• **Exercise materials**:
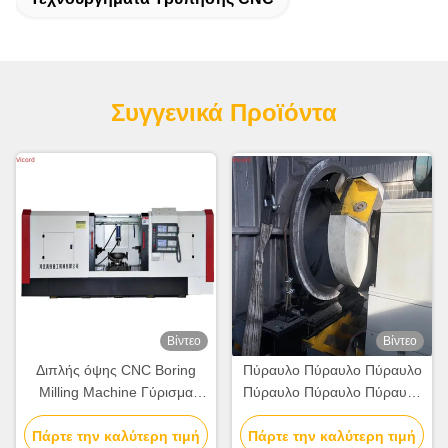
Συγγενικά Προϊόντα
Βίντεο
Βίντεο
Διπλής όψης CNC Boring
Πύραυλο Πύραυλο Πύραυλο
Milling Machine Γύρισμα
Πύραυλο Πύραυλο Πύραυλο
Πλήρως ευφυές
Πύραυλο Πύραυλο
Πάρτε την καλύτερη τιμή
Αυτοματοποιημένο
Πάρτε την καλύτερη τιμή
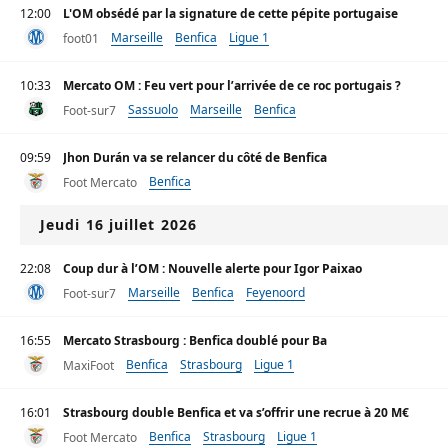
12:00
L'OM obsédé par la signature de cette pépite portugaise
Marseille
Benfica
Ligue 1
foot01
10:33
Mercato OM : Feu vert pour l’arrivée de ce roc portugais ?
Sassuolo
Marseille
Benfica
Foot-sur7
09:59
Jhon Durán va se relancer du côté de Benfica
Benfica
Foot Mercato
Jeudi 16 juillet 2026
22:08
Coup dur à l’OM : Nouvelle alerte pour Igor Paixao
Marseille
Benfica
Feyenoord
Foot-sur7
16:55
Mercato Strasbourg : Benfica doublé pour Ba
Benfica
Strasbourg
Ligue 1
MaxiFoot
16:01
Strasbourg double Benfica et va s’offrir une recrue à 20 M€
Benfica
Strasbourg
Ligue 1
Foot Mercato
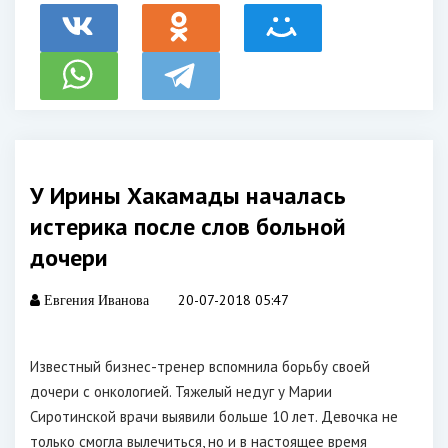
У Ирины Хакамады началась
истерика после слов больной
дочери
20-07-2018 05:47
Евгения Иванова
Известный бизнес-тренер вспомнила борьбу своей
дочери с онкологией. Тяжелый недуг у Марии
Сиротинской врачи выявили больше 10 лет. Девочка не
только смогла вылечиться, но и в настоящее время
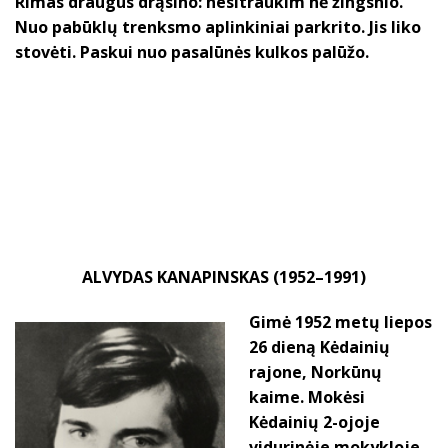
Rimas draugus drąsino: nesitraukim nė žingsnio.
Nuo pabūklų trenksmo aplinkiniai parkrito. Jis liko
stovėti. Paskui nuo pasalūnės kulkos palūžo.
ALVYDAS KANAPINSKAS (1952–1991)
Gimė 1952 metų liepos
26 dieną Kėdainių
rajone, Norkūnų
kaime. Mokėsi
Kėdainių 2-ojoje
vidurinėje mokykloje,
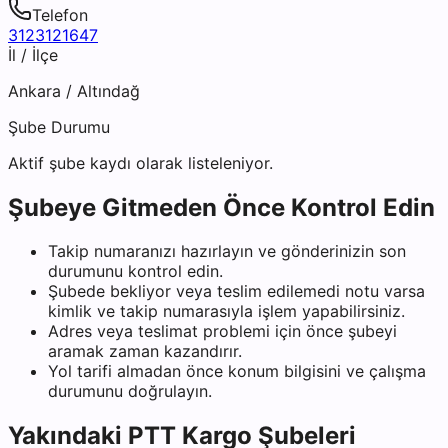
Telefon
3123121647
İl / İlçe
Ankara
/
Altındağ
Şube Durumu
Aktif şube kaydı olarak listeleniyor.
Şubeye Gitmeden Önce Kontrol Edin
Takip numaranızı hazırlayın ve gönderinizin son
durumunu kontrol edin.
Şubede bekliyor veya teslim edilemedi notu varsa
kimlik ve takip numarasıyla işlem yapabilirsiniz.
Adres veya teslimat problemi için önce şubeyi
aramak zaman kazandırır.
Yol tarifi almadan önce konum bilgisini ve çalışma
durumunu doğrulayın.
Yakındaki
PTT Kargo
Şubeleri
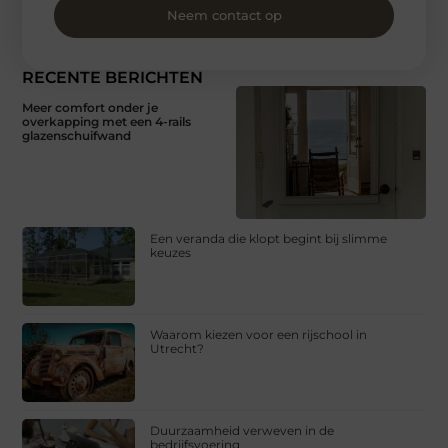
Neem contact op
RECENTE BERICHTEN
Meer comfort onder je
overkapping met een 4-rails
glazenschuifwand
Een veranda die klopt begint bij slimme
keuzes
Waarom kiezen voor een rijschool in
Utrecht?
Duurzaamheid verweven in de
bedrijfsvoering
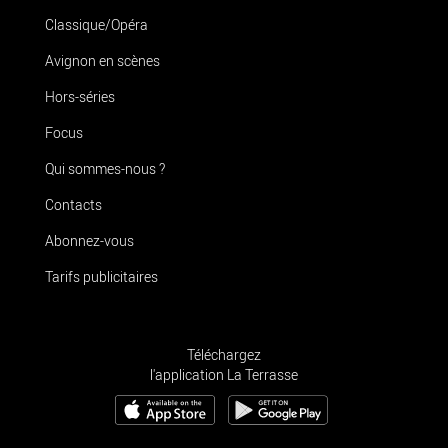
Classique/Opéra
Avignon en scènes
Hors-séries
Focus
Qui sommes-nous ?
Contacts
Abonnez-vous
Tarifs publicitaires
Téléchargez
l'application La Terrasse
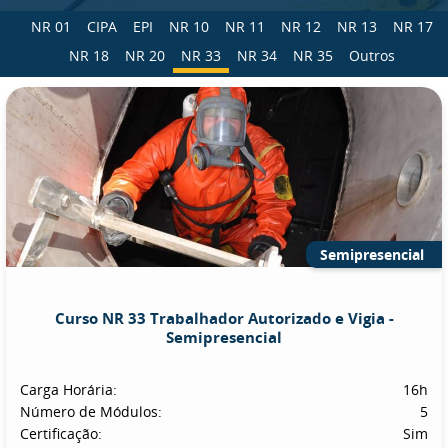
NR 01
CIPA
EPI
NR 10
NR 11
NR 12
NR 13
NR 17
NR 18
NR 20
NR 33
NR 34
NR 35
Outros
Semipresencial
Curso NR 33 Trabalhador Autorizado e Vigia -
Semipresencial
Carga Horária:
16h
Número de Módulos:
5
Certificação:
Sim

• **What you should do**: Can you write out all the lines above again with every "Benfica" changed to "Porto" and nothing else altered, leaving out the pictures?

• **Solution to the exercise**:
Συγγενικά Προϊόντα
Βίντεο
Βίντεο
Διπλής όψης CNC Boring
Πύραυλο Πύραυλο Πύραυλο
Milling Machine Γύρισμα
Πύραυλο Πύραυλο Πύραυλο
Πλήρως ευφυές
Πύραυλο Πύραυλο
Πάρτε την καλύτερη τιμή
Αυτοματοποιημένο
Πάρτε την καλύτερη τιμή
12:00
L'OM obsédé par la signature de cette pépite portugaise
Marseille
Porto
Ligue 1
foot01
10:33
Mercato OM : Feu vert pour l’arrivée de ce roc portugais ?
Sassuolo
Marseille
Porto
Foot-sur7
09:59
Jhon Durán va se relancer du côté de Porto
Porto
Foot Mercato
Jeudi 16 juillet 2026
22:08
Coup dur à l’OM : Nouvelle alerte pour Igor Paixao
Marseille
Porto
Feyenoord
Foot-sur7
16:55
Mercato Strasbourg : Porto doublé pour Ba
Porto
Strasbourg
Ligue 1
MaxiFoot
16:01
Strasbourg double Porto et va s’offrir une recrue à 20 M€
Porto
Strasbourg
Ligue 1
Foot Mercato
У Ирины Хакамады началась
истерика после слов больной
дочери
20-07-2018 05:47
Евгения Иванова
Известный бизнес-тренер вспомнила борьбу своей
дочери с онкологией. Тяжелый недуг у Марии
Сиротинской врачи выявили больше 10 лет. Девочка не
только смогла вылечиться, но и в настоящее время
Rimas draugus drąsino: nesitraukim nė žingsnio.
Nuo pabūklų trenksmo aplinkiniai parkrito. Jis liko
stovėti. Paskui nuo pasalūnės kulkos palūžo.
ALVYDAS KANAPINSKAS (1952–1991)
Gimė 1952 metų liepos
26 dieną Kėdainių
rajone, Norkūnų
kaime. Mokėsi
Kėdainių 2-ojoje
vidurinėje mokykloje,
Telefon
3123121647
İl / İlçe
Ankara
/
Altındağ
Şube Durumu
Aktif şube kaydı olarak listeleniyor.
Şubeye Gitmeden Önce Kontrol Edin
Takip numaranızı hazırlayın ve gönderinizin son
durumunu kontrol edin.
Şubede bekliyor veya teslim edilemedi notu varsa
kimlik ve takip numarasıyla işlem yapabilirsiniz.
Adres veya teslimat problemi için önce şubeyi
aramak zaman kazandırır.
Yol tarifi almadan önce konum bilgisini ve çalışma
durumunu doğrulayın.
Yakındaki
PTT Kargo
Şubeleri
Neem contact op
RECENTE BERICHTEN
Meer comfort onder je
overkapping met een 4-rails
glazenschuifwand
Een veranda die klopt begint bij slimme
keuzes
Waarom kiezen voor een rijschool in
Utrecht?
Duurzaamheid verweven in de
bedrijfsvoering
Classique/Opéra
Avignon en scènes
Hors-séries
Focus
Qui sommes-nous ?
Contacts
Abonnez-vous
Tarifs publicitaires
Téléchargez
l'application La Terrasse
NR 01
CIPA
EPI
NR 10
NR 11
NR 12
NR 13
NR 17
NR 18
NR 20
NR 33
NR 34
NR 35
Outros
Semipresencial
Curso NR 33 Trabalhador Autorizado e Vigia -
Semipresencial
Carga Horária:
16h
Número de Módulos:
5
Certificação:
Sim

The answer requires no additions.